***** 本文 *****

図2】他の実施形態に係る鮮度保持装置の構成を概念的に示す斜視図。
図3】さらに他の実施形態に係る鮮度保持装置の構成を概念的に示す斜視図。
図4】さらに他の実施形態に係る鮮度保持装置の構成を概念的に示す側面図。
【発明を実施するための形態】
【0013】
以下、本発明の一実施形態に係る鮮度保持装置および鮮度保持方法について、図面を参照して説明する。
【0014】
図1に示すように、鮮度保持装置1は、互いに対向する2枚の電極2と、電極2間に電圧を印加する電源20と、2枚の電極2に挟まれた空間に設けられた生鮮品配置部3と、を備えている。2枚の電極2は、電源20によって2枚の電極2間に生成される電場の電気力線10の密度が、少なくとも生鮮品配置部3に配置された生鮮品9が占める空間において均一となるように構成されている。
【0015】
互いに対向する2枚の電極2は、互いに対向する2枚の電極であればよい。それぞれの電極2は、複数の電極要素をまとめて1枚の電極として構成されてもよい。このような電極2または電極要素は、平板状であってもよく、曲面板状であってもよい。また、これらは、板状に限られず、2枚の電極2における互いに対向する面が、所定の平面や曲面であればよい。
【0016】
電源20は、2枚の電極2間に直流電圧または交流電圧を印加できればよく、2枚の電極2間に生成される電場は、直流電場に限られず、交流電場であってもよい。電源20は、1つに限られず複数備えられていてもよい。例えば、2枚の電極2のそれぞれが複数の電極要素で構成されている場合、複数の電源20を用いて、複数の電極要素の各々またはグループ化した電極要素の組に対して、個別に電圧を印加してもよい。互いに対向する2枚の電極2と電源20とは、少なくとも生鮮品9が占める空間に、電気力線10の密度が均一な電場を形成できればよい。
【0017】
生鮮品配置部3は、生鮮品9を載置する載置台に限られず、鮮度保持が実行される空間に生鮮品9を配置できるものであればよく、配置移動できるコンベアでもよく、上方から生鮮品9を吊り下げる構造体や移動体であってもよい。対向した2枚の電極に挟まれた空間において鮮度保持が可能になるのだが、その空間内に金属部品を設置すると、電気力線を吸収してしまい、鮮度保持の効果が減少する。そのため、生鮮品配置部3は、電気力線10の密度を乱さない材料で構成される。プラスチック製もしくは木製の棚やパレットなどを利用するのが好ましい。金属製の棚などを設置してはならない。
【0018】
電源20によって2枚の電極2間に電場が生成され、その電場の電気力線10は、生鮮品配置部3に配置された生鮮品9を透過する。生鮮品9は、密度が均一な電気力線10が生鮮品9の内部を透過することにより、鮮度が保持される。その原理を以下に説明する。

***** データ *****

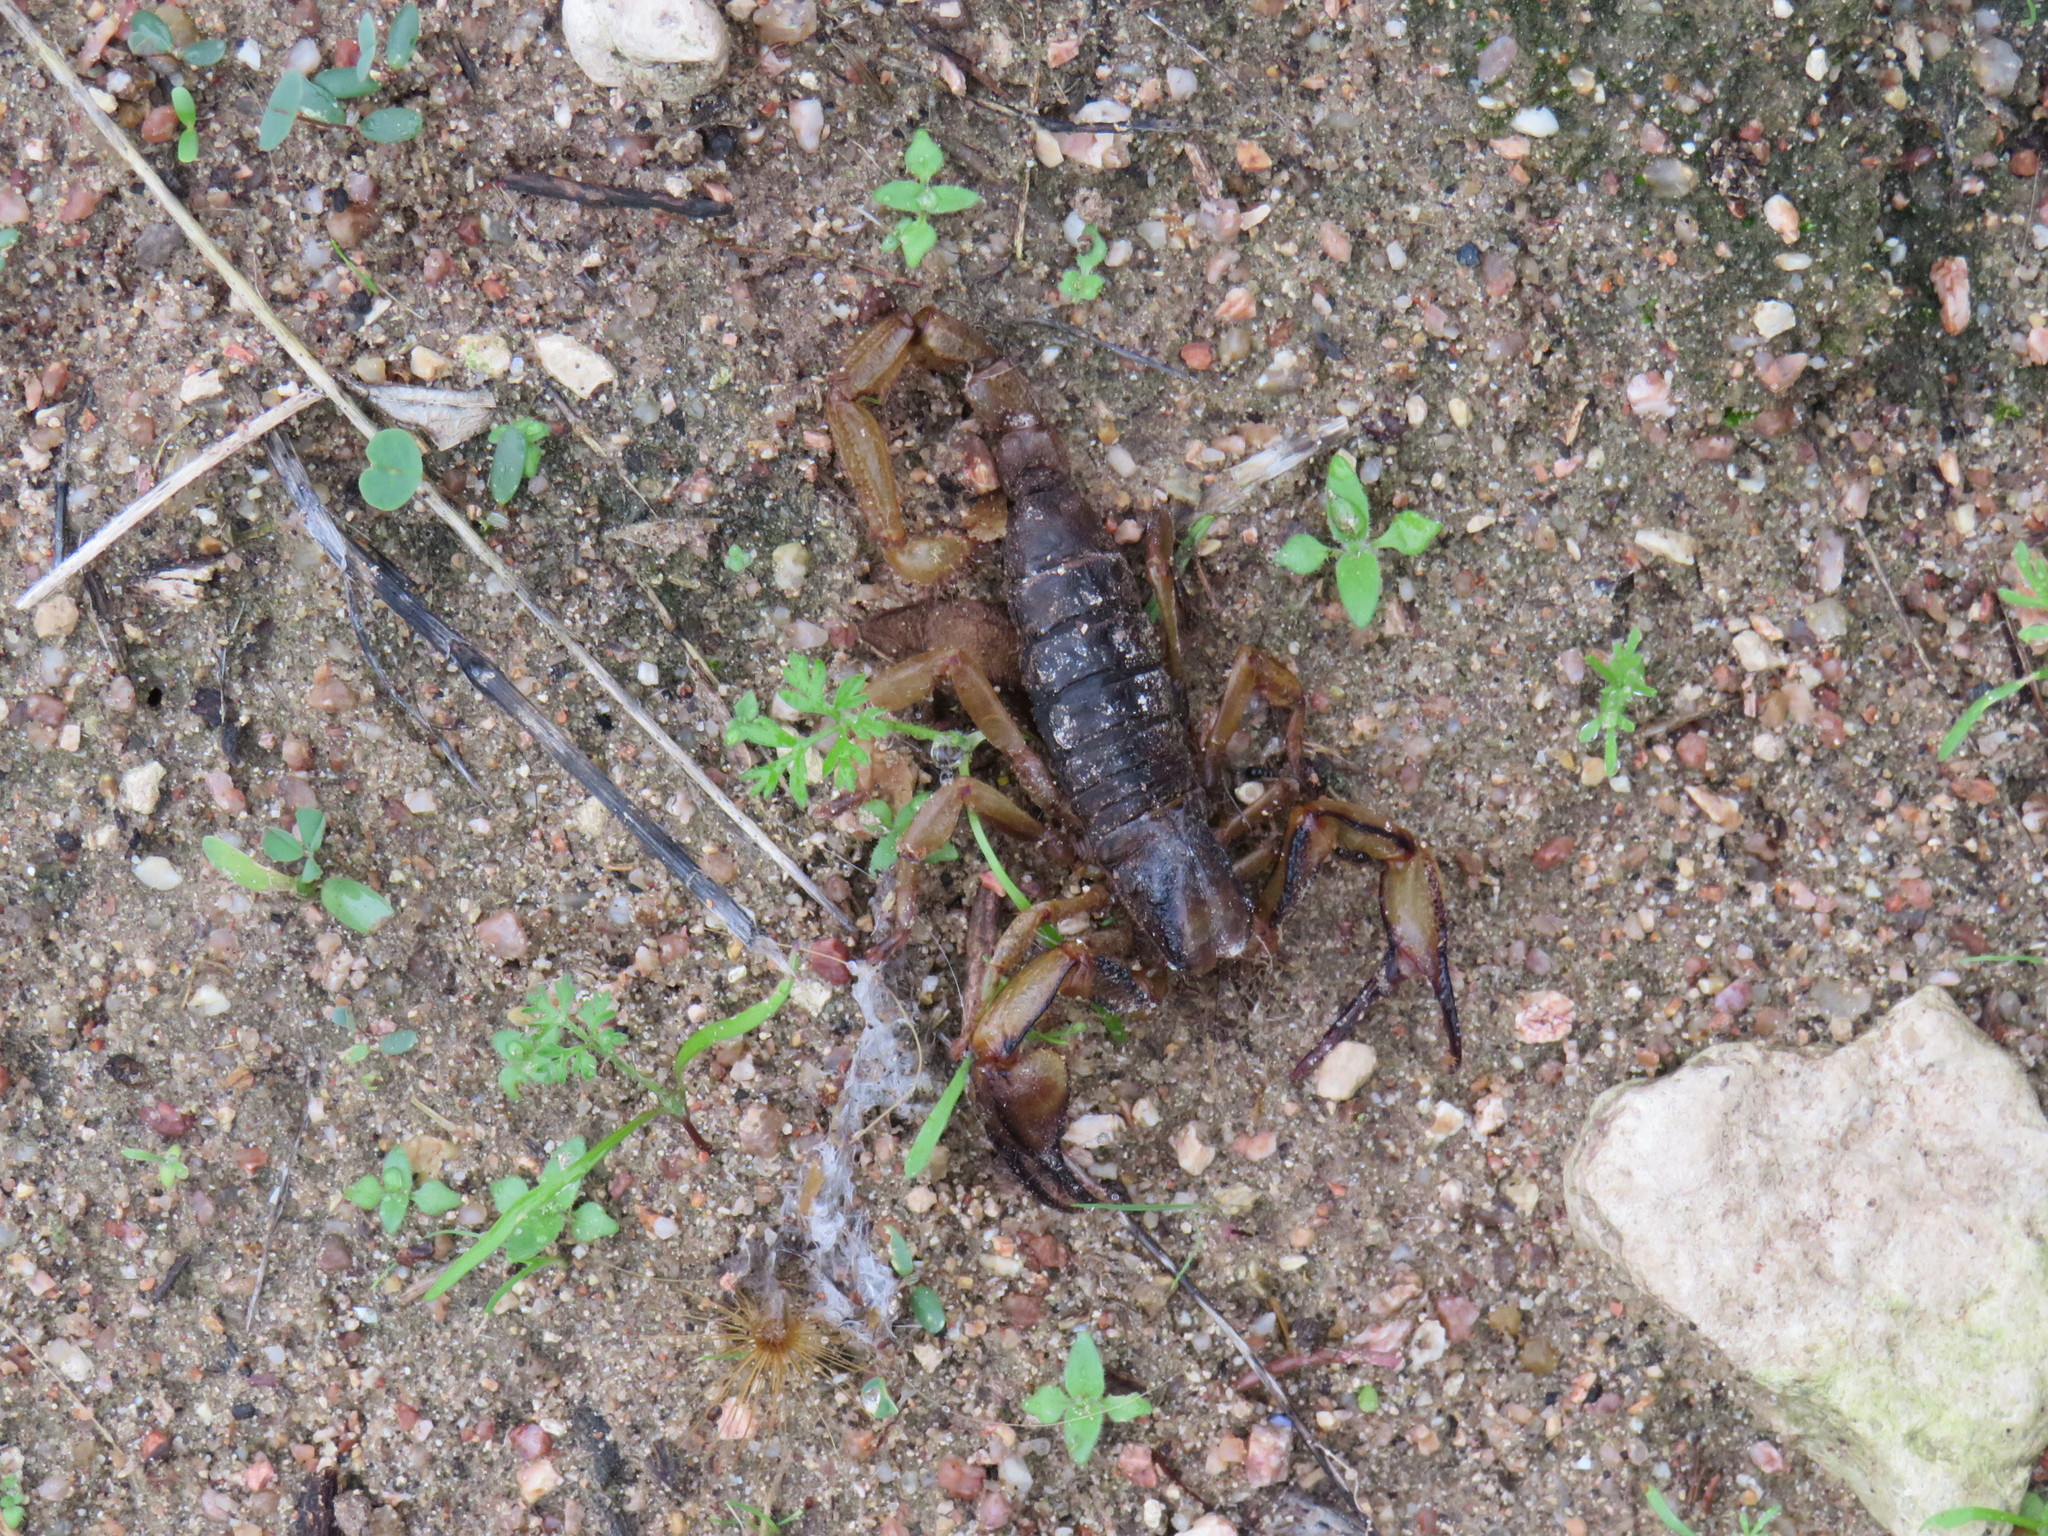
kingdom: Animalia
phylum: Arthropoda
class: Arachnida
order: Scorpiones
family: Scorpionidae
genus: Opistophthalmus
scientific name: Opistophthalmus latro
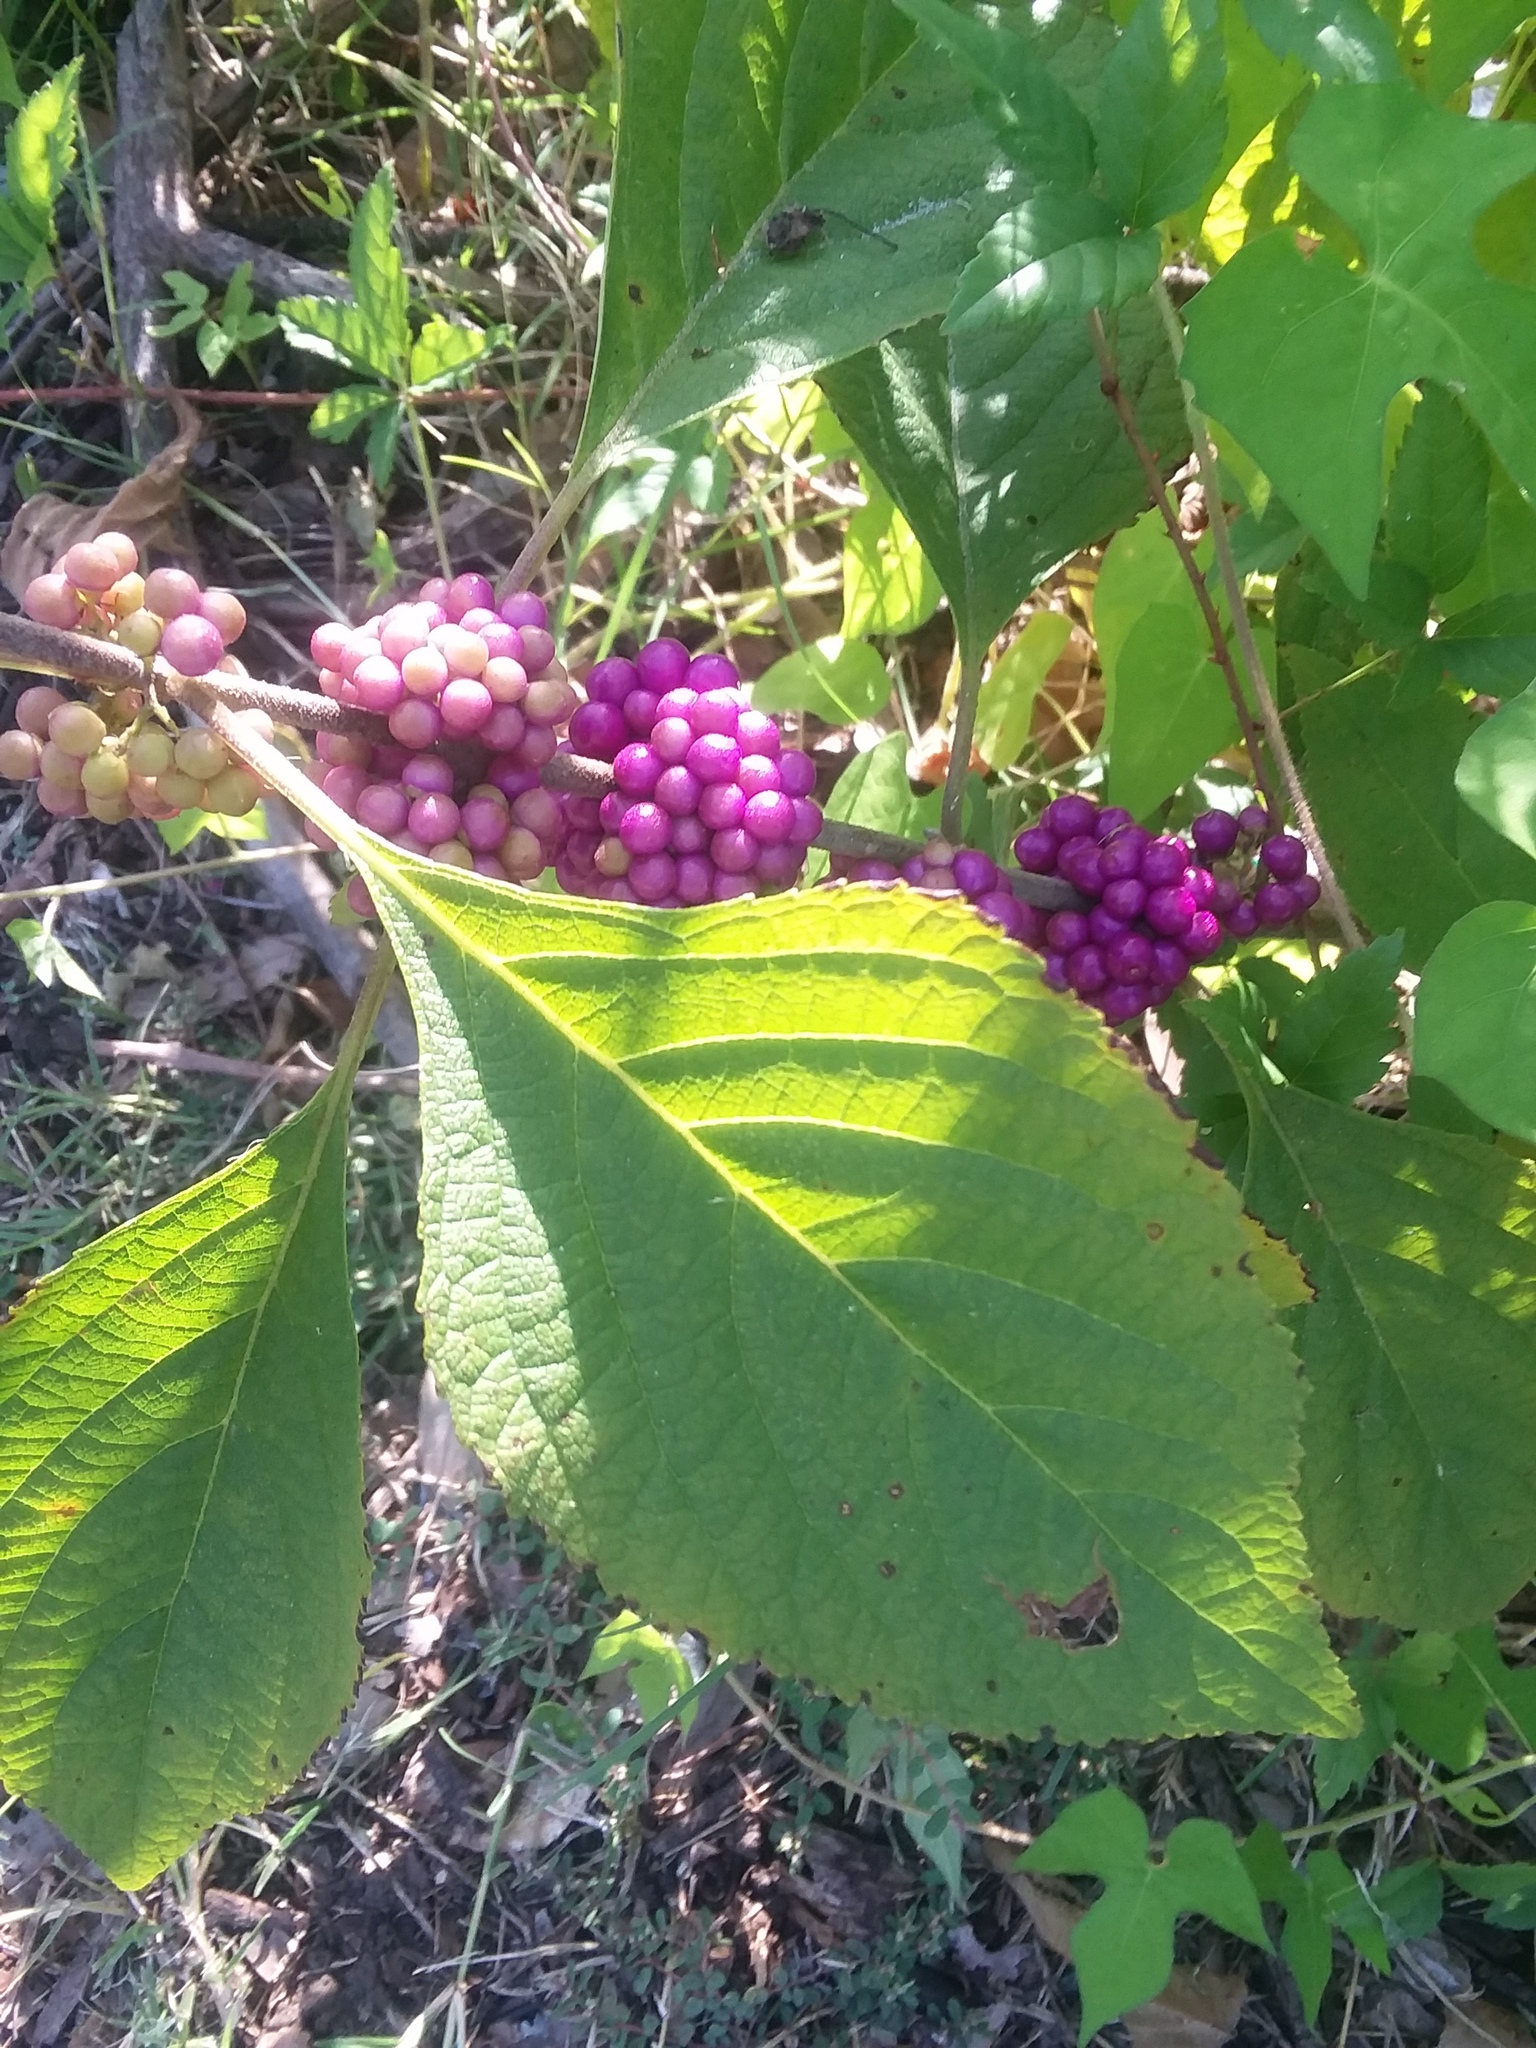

*****

▶ _演習の課題_
1. 次の(a)〜(c)の記述が本文の内容と一致するかどうかを、「はい」または「いいえ」で答え、判断の根拠となる本文の語句をそのまま引用してください。
(a) 生鮮品配置部3には金属製の棚を設置してよい。
(b) 2枚の電極2間に生成される電場は、交流電場であってもよい。
(c) 電極2は平板状でなければならない。
2. 本文に基づいて、次の問いに答えてください。
(a) 鮮度保持装置1において、電極2間に電圧を印加するものは何ですか。
(b) 生鮮品配置部3には、何製の棚やパレットを利用するのが好ましいとされていますか。
(c) 対向した2枚の電極に挟まれた空間内に金属部品を設置すると、どうなりますか。
3. 鮮度保持装置について述べた本文を、最後の文の後から書き継いでください。
これらの項目は本文とは別の資料です。

▶ _解答一覧_
1.
(a) いいえ。「金属製の棚などを設置してはならない。」
(b) はい。「直流電場に限られず、交流電場であってもよい」
(c) いいえ。「平板状であってもよく、曲面板状であってもよい」

2.
(a) 電源20
(b) プラスチック製もしくは木製
(c) 電気力線を吸収してしまい、鮮度保持の効果が減少する。

3.
【0019】
(電磁場による鮮度保持の作用機序)
生鮮品の鮮度保持には2つの要点がある。活性酸素の影響をなくすこと、および細菌の活動を止めることである。(1)活性酸素は、その近傍に存在する生鮮品の有機物を酸化させ鮮度を落とす。従って、活性酸素を束縛すれば、活性酸素が移動して生鮮品の有機物を次々に酸化させていくという反応を抑制できる。(2)また、細菌は活動に必要なエネルギーを得るために活性酸素を利用する。従って、その活性酸素を束縛すれば、細菌はエネルギーを得られなくなり、細菌の活動を停止できる。これら2点を適用して、活性酸素の影響をなくし、細菌の活動を止めることができれば、生鮮品の鮮度保持を実現できる。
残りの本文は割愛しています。